Me gusta mucho mi vida. Por eso a veces, me asomo a la
poética ventana y me siento, ¡oh!, melancólico y nostálgico. Melancolía, además del
planeta de Lars Von Trier que va a colisionar contra la Tierra, buena metáfora,
es el nombre que le ponían a la depresión cuando aún no había televisores. El
alquimista Paracelso pensaba que la melancolía se debía al exceso de bilis
negra en el cerebro, uno de los cuatro humores que fluían por el cuerpo, o al
exceso de mercurio, lo cual es paradójico, pues el mercurio es el símbolo del
movimiento y el mensajero. Lo cierto es que mola mucho más ser melancólico que
tener una depresión de caballo, pero vivimos en un mundo muy prosaico. La
nostalgia es un arma, como decían Astrud, pero, parafraseando raro a Gabriel
Celaya, diría que la nostalgia es un arma cargada de pasado con el que nos
apuntamos al pecho. Es una enfermedad, diría yo, de poetas, pero también de
carpinteros, de taxistas y ministros. Lo raro de la nostalgia, esa melancolía
proyectada hacia el pasado en tarde lluviosas de gin tonic, es que duele y
gusta al mismo tiempo, como el sexo anal algunas veces.

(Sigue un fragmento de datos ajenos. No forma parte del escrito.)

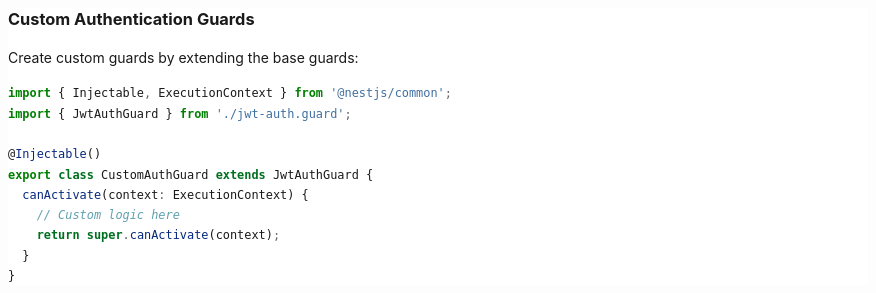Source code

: ### Custom Authentication Guards

Create custom guards by extending the base guards:

```typescript
import { Injectable, ExecutionContext } from '@nestjs/common';
import { JwtAuthGuard } from './jwt-auth.guard';

@Injectable()
export class CustomAuthGuard extends JwtAuthGuard {
  canActivate(context: ExecutionContext) {
    // Custom logic here
    return super.canActivate(context);
  }
}
```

Hoy me levanté nostálgico y me acordé del Babylon. El Babylon
era un sex shop situado en el justo medio aristotélico de la madrileña calle
Fuencarral, a la altura del Vips, que por las noches o, mejor dicho, las
mañanas, oficiaba de after hours.
Bajabas aquellas escaleras e ingresabas en aquel infierno acogedor de piratas y
exiliados. Las cabinas para ver videos porno servían para todo: para drogarse,
para comprar droga, para follar con alguna otra persona, o para vomitar. Un
día, muy temprano, intenté utilizarlas para su justa utilidad: masturbarme. Pero
los 25 canales de videos, que contratabas a euro por minuto, solo mostraban
ancianas chupando, embarazadas abiertas de patas o caballos montando a lascivas
amazonas y no a la inversa. Aquella oferta, el colocón y el semen reseco en la
pantalla apaciguaron mi pasión onanista.
Recuerdo borrosamente (tan borrosamente como si fuera ahora mismo) una semana que
asistimos tres veces, nunca dormíamos, tantas que los armarios rumanos de la
puerta ya nos conocían y nos dejaban entrar gratis. La semana siguiente me
desmayaba en la clase de Mecánica Cuántica Avanzada. Recuerdo también que me
metí en el backstage con los rumanos
a hacer negocios tóxicos y me presentaron a su padrino y se pusieron a discutir
entre ellos en extranjero y no entendía lo que pasaba y pensaba que me iban a
matar.
Me gustaba el Babylon porque siempre pensabas que podías
salir muerto o tocado para siempre, parecía que siempre hacíamos allí algo
grande, algo salvaje. Recuero bailar otra mañana con el escritor Guillermo
Aguirre y el catedrático Isaac Del Valle Mogarra, y llevábamos pantalones de
campana y, a aquellas alturas, ya lo veía todo rosa y brillante, y la música
era brutal, atronadora, y más que bailar saltábamos como aborígenes, sin ningún
tipo de sentido o armonía, rodeados de narcotraficantes, prostitutas y universitarios
despistados, como si Yahvé nos hubiese agarrado por la cabeza con un cable de
acero de 10 centímetros de radio y nos bambolease como un látigo. Éramos el
látigo con el que Dios torturaba a la triste vida cotidiana: nada importaba
nada. Es un recuerdo muy raro. Me gustaba el Babylon porque Babilonia simbolizaba
la ciudad perversa del pecado, que San Agustín, obispo de Hipona, enfrentaba al
Jerusalem divino, donde todo el mundo era piadoso y todo estaba OK. Nosotros
estábamos en aquella Babilonia guarrindonga y subterránea, con el cerebro muy
pringoso. Aquel antro era el Wall Street de los hardnighters.